I'll engage the conversation with a fresh post, since I see no need to relegate the issue to a commentary thread.
Bryan, free will can only have meaning in a deterministic framework. What good is the choice to jump or to set a bucket on the ground if one cannot be assured of the deterministic laws of the universe?Quite true, Josh, but that point offers no help for the argument since libertarian free will is fully compatible with any amount of determinism short of total causal determinism (the decision of the will is the only thing that needs to be free of absolute causal determination).
Put simply, the argument doesn't follow if "deterministic framework" means an assumption of absolute causal determinism. Though I'd certainly welcome arguments to that effect.
Those laws will assure him or her that they will return to the ground after jumping or that the bucket they've put down will stay put, do they not? In order for choice to function, we must be able to depend to some degree on certain outcomes even if there are also a great many elements we can't predict or depend upon.Right, but that situation should not be confused with absolute causal determinism. If causal determinism were absolute then the assurance you talk about is a non-issue. You'll either come down after jumping or you won't. Either way (if determinism were true) the expectation itself is absolutely a product of preceding states of matter. With luck it matches reality; that is all.
"(C)ausal determinism" is customarily taken as the proposition that all events are the result of casual chains, perhaps allowing one exception at creation. A fallacy of equivocation may easily result if that customary meaning were to drift.
stillnotking is correct, the evidence is uncontroversial and these debates well-trodden; blog comments are not the space to familiarize the unfamiliar with the findings of scientists like Libet or Walter. If you take issue with what is being said, I'd invite you to read the original scientific literature (Libet's papers are not beyond comprehension of the layman).I argued that experiments such as Libet's are not relevant to prescriptive morality. Mr. Strawn appears to be avoiding that issue in favor of getting embroiled in the details of the experimentation. Science cannot prove or disprove causation. Strawn and King will have to live with that, if either is even willing to address the issue.
In short, the argument that causal determinism is true is no substitute for the argument that a coherent account of prescriptive morality stems therefrom. It is a distraction. A red herring.

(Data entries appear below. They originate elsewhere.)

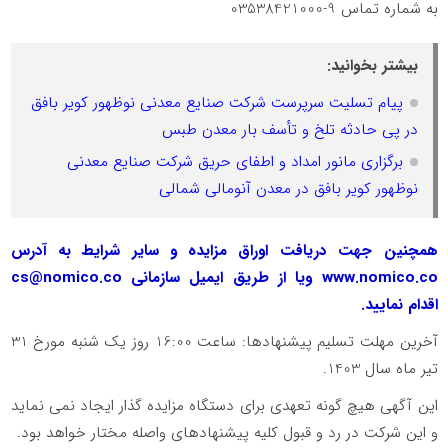
به شماره تماس 9-03538421000
بیشتر بخوانید:
پیام تسلیت سرپرست شرکت صنایع معدنی نوظهور کویر بافق
در پی حادثه تلخ و تأسف بار معدن طبس
برگزاری مانور امداد و اطفای حریق شرکت صنایع معدنی
نوظهور کویر بافق در معدن آنومالی شمالی
همچنین جهت دریافت اوراق مزایده و سایر شرایط به آدرس
www.nomico.co ویا از طریق ایمیل سازمانی cs@nomico.co
اقدام نمایید.
آخرین مهلت تسلیم پیشنهادها: ساعت 16:00 روز یک شنبه مورخ 31
تیر ماه سال 1403.
این آگهی هیچ گونه تعهدی برای دستگاه مزایده گذار ایجاد نمی ­نماید
و این شرکت در رد و قبول کلیه پیشنهادهای واصله مختار خواهد بود.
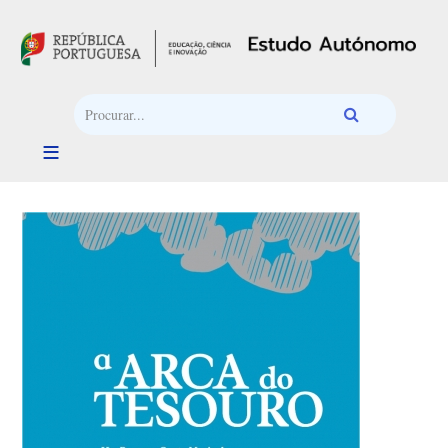
Passar para o conteúdo principal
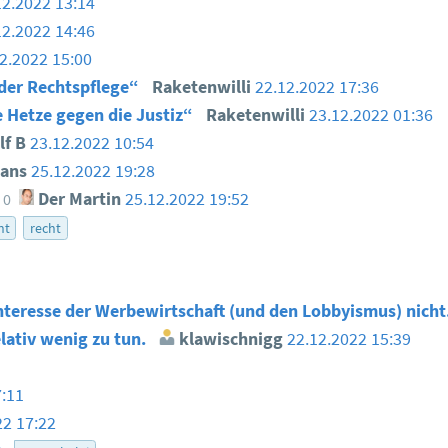
12.2022 13:14
12.2022 14:46
2.2022 15:00
der Rechtspflege“
Raketenwilli
22.12.2022 17:36
e Hetze gegen die Justiz“
Raketenwilli
23.12.2022 01:36
lf B
23.12.2022 10:54
ans
25.12.2022 19:28
Der Martin
25.12.2022 19:52
0
nt
recht
nteresse der Werbewirtschaft (und den Lobbyismus) nicht
elativ wenig zu tun.
klawischnigg
22.12.2022 15:39
7:11
22 17:22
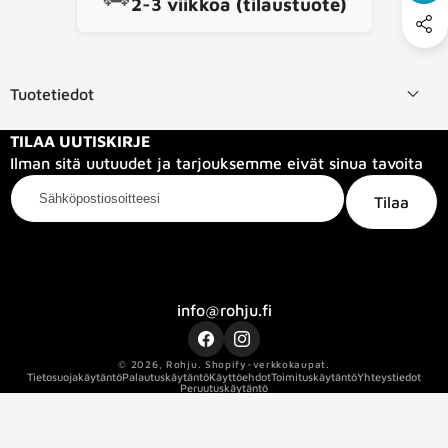
2-3 viikkoa (tilaustuote)
Tuotetiedot
TILAA UUTISKIRJE
Ilman sitä uutuudet ja tarjouksemme eivät sinua tavoita
Sähköpostiosoitteesi
Tilaa
Kategoriat
Tietoa meistä
Info
info@rohju.fi
Facebook
Instagram
© 2026,
Rohju
.
Shopify-verkkokaupat.
Tietosuojakäytäntö
Palautuskäytäntö
Käyttöehdot
Toimituskäytäntö
Yhteystiedot
Peruutuskäytäntö
Kaapelin pituus
7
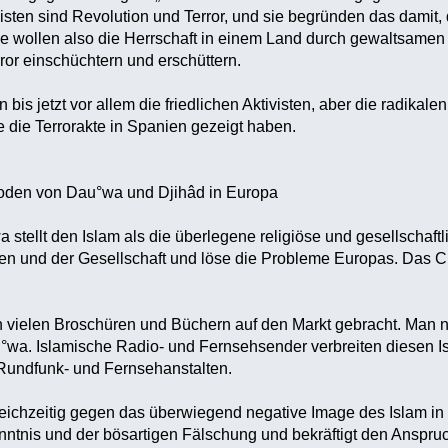
isten sind Revolution und Terror, und sie begründen das damit, 
ie wollen also die Herrschaft in einem Land durch gewaltsamen 
rror einschüchtern und erschüttern.
is jetzt vor allem die friedlichen Aktivisten, aber die radikale
e die Terrorakte in Spanien gezeigt haben.
hoden von Dau°wa und Djihâd in Europa
 stellt den Islam als die überlegene religiöse und gesellschaft
en und der Gesellschaft und löse die Probleme Europas. Das 
 vielen Broschüren und Büchern auf den Markt gebracht. Man n
u°wa. Islamische Radio- und Fernsehsender verbreiten diesen 
n Rundfunk- und Fernsehanstalten.
ichzeitig gegen das überwiegend negative Image des Islam in 
ntnis und der bösartigen Fälschung und bekräftigt den Anspru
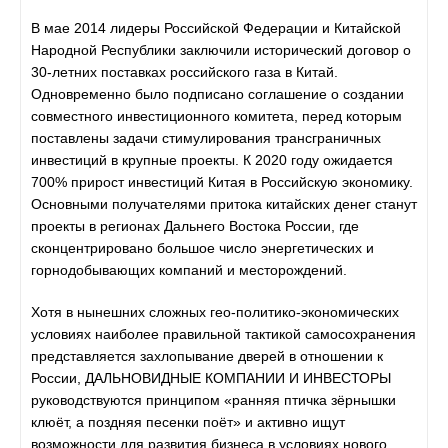
В мае 2014 лидеры Российской Федерации и Китайской
Народной Республики заключили исторический договор о
30-летних поставках российского газа в Китай.
Одновременно было подписано соглашение о создании
совместного инвестиционного комитета, перед которым
поставлены задачи стимулирования трансграничных
инвестиций в крупные проекты. К 2020 году ожидается
700% прирост инвестиций Китая в Российскую экономику.
Основными получателями притока китайских денег станут
проекты в регионах Дальнего Востока России, где
сконцентрировано большое число энергетических и
горнодобывающих компаний и месторождений.
Хотя в нынешних сложных гео-политико-экономических
условиях наиболее правильной тактикой самосохранения
представляется захлопывание дверей в отношении к
России, ДАЛЬНОВИДНЫЕ КОМПАНИИ И ИНВЕСТОРЫ
руководствуются принципом «ранняя птичка зёрнышки
клюёт, а поздняя песенки поёт» и активно ищут
возможности для развития бизнеса в условиях нового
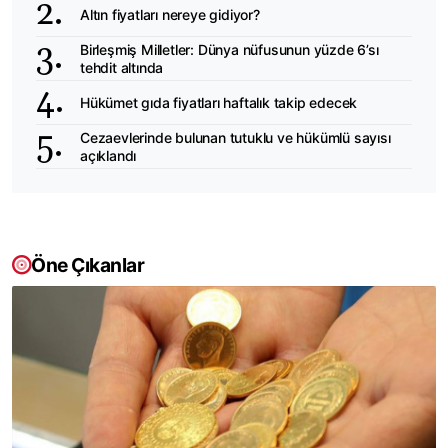
Altın fiyatları nereye gidiyor?
Birleşmiş Milletler: Dünya nüfusunun yüzde 6’sı
tehdit altında
Hükümet gıda fiyatları haftalık takip edecek
Cezaevlerinde bulunan tutuklu ve hükümlü sayısı
açıklandı
Öne Çıkanlar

Suffice to say, morality does not dissipate once one takes a naturalistic view of the universe, nor does accountability. To suggest this is to suggest by corollary that morality is dependent on an unsupportable fantastical hypothesis anyway, so what have you of the soul's free will then? Hardly more...Mr. Strawn has some of King's gift for the unsupported assertion.
If morality does not dissipate once on takes on a naturalistic view of the universe, then I have reason to expect a coherent account of it within the parameters of that world view. No number of appeals to Libet will achieve that until Libet crosses over into philosophy and makes an argument to that effect--even then the argument is subject to debate.
One you realize that God and the soul do not have the meanings you once took for granted, you then are faced with the more difficult (and more fascinating) task of understanding the whats and whys of morality on the basis of rational and/or scientific investigation.What meanings for God and the soul do I take for granted, I wonder?
I expected better from Mr. Strawn. He offers no naturalistic account of moral responsibility--but he appears perfectly willing to refer me to other authorities. If I likewise refer my arguments to Kane then where does that leave us?
Just because those who engage you in conversation don't feel the need to rehash arguments from Leibniz to Dostoyevsky, Locke to Strawson, or Spinoza to Searle hardly means they've failed the argument.Indeed. It does, however, mean that those who engage me in conversation have offered no argument of their own. I think that's significant. I suspect it is the case that naturalists do not understand the arguments they invoke (nor frequently those they attack), though I'm prepared to abandon the suspicion if a professed naturalist/physicalist demonstrates an understanding of the arguments without passing the buck.
Apparently Josh Strawn has removed himself from the pool of persons willing to demonstrate such an understanding.
Given the appearance that Mr. Strawn was prepared to confuse the truth of causal determinism as a metaphysical framework with the partial truth of causal determinism, I have reason to suspect that Strawn was among those who do not understand the arguments.
Apologies to Mr. Strawn for my commission of a typo in the headline. I omitted the "r" but that has since been remedied.